Primeiramente, é crucial contextualizar essas obras. “Peça da Índia,” embora não esteja vinculado a um contexto histórico explícito, parece aludir a questões contemporâneas, explorando a persistência das consequências da escravidão e da opressão até os dias atuais. Por outro lado, “Navio Negreiro” de Castro Alves foi produzido em um período em que a escravidão era uma realidade no Brasil do século XIX, descrevendo vividamente as duras condições dos escravos durante sua travessia atlântica.
Em termos de estilo e abordagem, “Peça da Índia” utiliza uma linguagem poética densa e imagens vívidas para transmitir suas mensagens. O poema emprega repetição e perguntas retóricas de maneira significativa para envolver o leitor na reflexão sobre as questões levantadas. Em contrapartida, “Navio Negreiro” de Castro Alves é uma obra de poesia épica, caracterizada por uma narrativa mais direta e dramática. O poema utiliza métrica e rima para criar um ritmo intenso e emocionante, que intensifica a empatia do leitor com o sofrimento dos escravos.

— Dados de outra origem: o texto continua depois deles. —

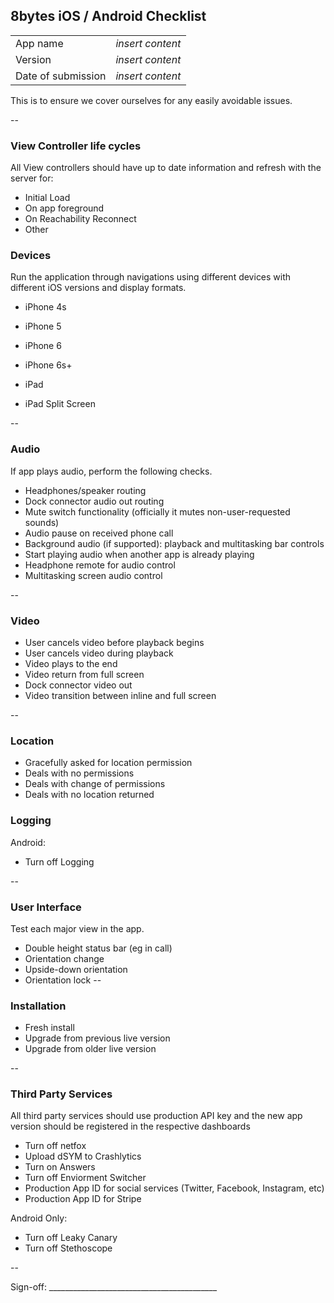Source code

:## 8bytes iOS / Android Checklist


|  |  |
|:-------------------------------------|-------------------------------------:|
| App name                             |      *insert content*                |
| Version                              |      *insert content*                |
| Date of submission                   |      *insert content*           |


This is to ensure we cover ourselves for any easily avoidable issues. 

--

### View Controller life cycles

All View controllers should have up to date information and refresh with the server for:
- Initial Load
- On app foreground
- On Reachability Reconnect
- Other

### Devices

Run the application through navigations using different devices with different iOS versions and display formats.

- iPhone 4s
- iPhone 5
- iPhone 6
- iPhone 6s+

- iPad
- iPad Split Screen

--

### Audio
If app plays audio, perform the following checks.

- Headphones/speaker routing
- Dock connector audio out routing
- Mute switch functionality (officially it mutes non-user-requested sounds)
- Audio pause on received phone call
- Background audio (if supported): playback and multitasking bar controls
- Start playing audio when another app is already playing
- Headphone remote for audio control
- Multitasking screen audio control

--

### Video

- User cancels video before playback begins
- User cancels video during playback 
- Video plays to the end
- Video return from full screen
- Dock connector video out
- Video transition between inline and full screen

--

### Location

- Gracefully asked for location permission
- Deals with no permissions
- Deals with change of permissions
- Deals with no location returned


### Logging

Android:
- Turn off Logging

--

### User Interface
Test each major view in the app.

- Double height status bar (eg in call)
- Orientation change
- Upside-down orientation
- Orientation lock 
--

### Installation

- Fresh install 
- Upgrade from previous live version
- Upgrade from older live version


--

### Third Party Services
All third party services should use production API key and the new app version should be registered in the respective dashboards

- Turn off netfox
- Upload dSYM to Crashlytics
- Turn on Answers  
- Turn off Enviorment Switcher
- Production App ID for social services (Twitter, Facebook, Instagram, etc)
- Production App ID for Stripe

Android Only:
- Turn off Leaky Canary
- Turn off Stethoscope


--

Sign-off: __________________________________________  
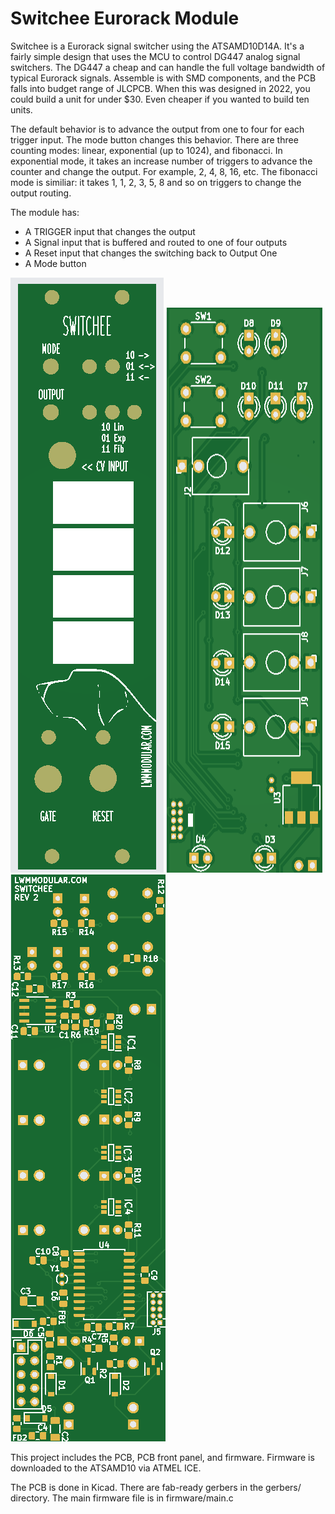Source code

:# Switchee Eurorack Module
Switchee is a Eurorack signal switcher using the ATSAMD10D14A. It's a fairly simple design that uses the MCU to control DG447 analog signal switchers. The DG447 a cheap and can handle the full voltage bandwidth of typical Eurorack signals. Assemble is with SMD components, and the PCB falls into budget range of JLCPCB. When this was designed in 2022, you could build a unit for under $30. Even cheaper if you wanted to build ten units.

The default behavior is to advance the output from one to four for each trigger input. The mode button changes this behavior. There are three counting modes: linear, exponential (up to 1024), and fibonacci. In exponential mode, it takes an increase number of triggers to advance the counter and change the output. For example, 2, 4, 8, 16, etc. The fibonacci mode is similiar: it takes 1, 1, 2, 3, 5, 8 and so on triggers to change the output routing.

The module has:
* A TRIGGER input that changes the output
* A Signal input that is buffered and routed to one of four outputs
* A Reset input that changes the switching back to Output One
* A Mode button 

![Front Panel Preview](front_panel.png)
![PCB Back](pcb_back.png)
![PCB Front](pcb_front.png)

This project includes the PCB, PCB front panel, and firmware. Firmware is downloaded to the ATSAMD10 via ATMEL ICE.

The PCB is done in Kicad. There are fab-ready gerbers in the gerbers/ directory. The main firmware file is in firmware/main.c

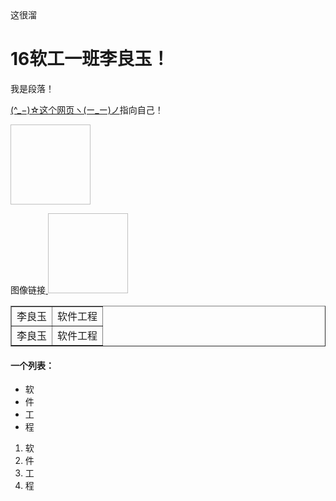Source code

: <html>
<head>这很溜</head>
<body>
<h1>16软工一班李良玉！</h1>
<p>我是段落！</p>
<p><a href="https://liliangyu.github.io/">(^_−)☆这个网页ヽ(ー_ー)ノ</a>指向自己！</p>
<p><img ="/C/Users/lenovo/Desktop/love.jpg" width="128" height="128"/></p>
<p>图像链接<a href="https://liliangyu.github.io/">
<img ="/C/Users/lenovo/Desktop/love.jpg" width="128" height="128"/></a></p><!---注释啊！我的天！！，你们看不见的！哈哈啊哈-->
<table border="1">
<tr>
<td>李良玉</td>
<td>软件工程</td>
</tr>
<tr>
<td>李良玉</td>
<td>软件工程</td>
</tr>
</table>
<h4>一个列表：</h4>
<ul>
<li>软</li>
<li>件</li>
<li>工</li>
<li>程</li>
</ul>
<ol>
<li>软</li>
<li>件</li>
<li>工</li>
<li>程</li>
</ol>
</body>
</html>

Outro aspecto relevante é o foco nas vítimas da opressão. “Peça da Índia” menciona as vítimas, mas também questiona a moralidade da sociedade como um todo, ampliando seu escopo. Por outro lado, “Navio Negreiro” de Castro Alves coloca um forte foco nas vítimas, descrevendo detalhadamente a agonia física e emocional dos escravos a bordo do navio negreiro. O poema busca incitar a indignação e ação direta contra a crueldade da escravidão.
Em termos de mensagem subjacente, “Peça da Índia” pode ser interpretado como um chamado à consciência social e à reflexão sobre as questões históricas e contemporâneas relacionadas à opressão, sugerindo uma complexa teia de responsabilidade compartilhada. Enquanto isso, “Navio Negreiro” de Castro Alves é uma denúncia emocional e contundente da escravidão, com o propósito de despertar uma profunda indignação na sociedade e inspirar ações para erradicar essa injustiça.
Em conclusão, a leitura de ambos os poemas, “Peça da Índia” e “Navio Negreiro,” é altamente recomendável para aqueles interessados em explorar a complexidade das questões relacionadas à escravidão, opressão e justiça social. Essas obras oferecem perspectivas distintas e complementares sobre esses temas, enriquecendo o entendimento e a reflexão crítica sobre essa parte sombria da história e suas ramificações contemporâneas.